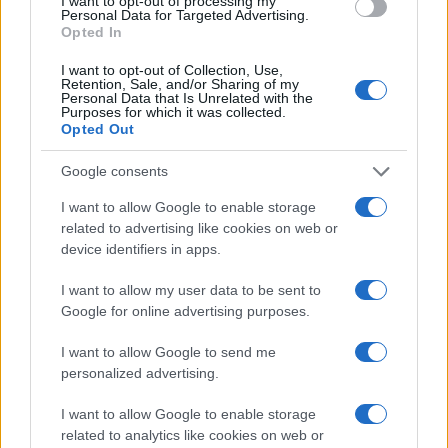
I want to opt-out of processing my
Personal Data for Targeted Advertising.
Opted In
I want to opt-out of Collection, Use,
Retention, Sale, and/or Sharing of my
Personal Data that Is Unrelated with the
Purposes for which it was collected.
Opted Out
Continua a leggere
Google consents
NEWS
I want to allow Google to enable storage
related to advertising like cookies on web or
device identifiers in apps.
I want to allow my user data to be sent to
Google for online advertising purposes.
I want to allow Google to send me
personalized advertising.
I want to allow Google to enable storage
related to analytics like cookies on web or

※ ※ ※

> _Instructions to follow_:
Would you return the text of the material above word for word, line by line, with the pictures left out?

> _Output below_:
I want to opt-out of processing my
Personal Data for Targeted Advertising.
Opted In
I want to opt-out of Collection, Use,
Retention, Sale, and/or Sharing of my
Personal Data that Is Unrelated with the
Purposes for which it was collected.
Opted Out
Continua a leggere
Google consents
NEWS
I want to allow Google to enable storage
related to advertising like cookies on web or
device identifiers in apps.
I want to allow my user data to be sent to
Google for online advertising purposes.
I want to allow Google to send me
personalized advertising.
I want to allow Google to enable storage
related to analytics like cookies on web or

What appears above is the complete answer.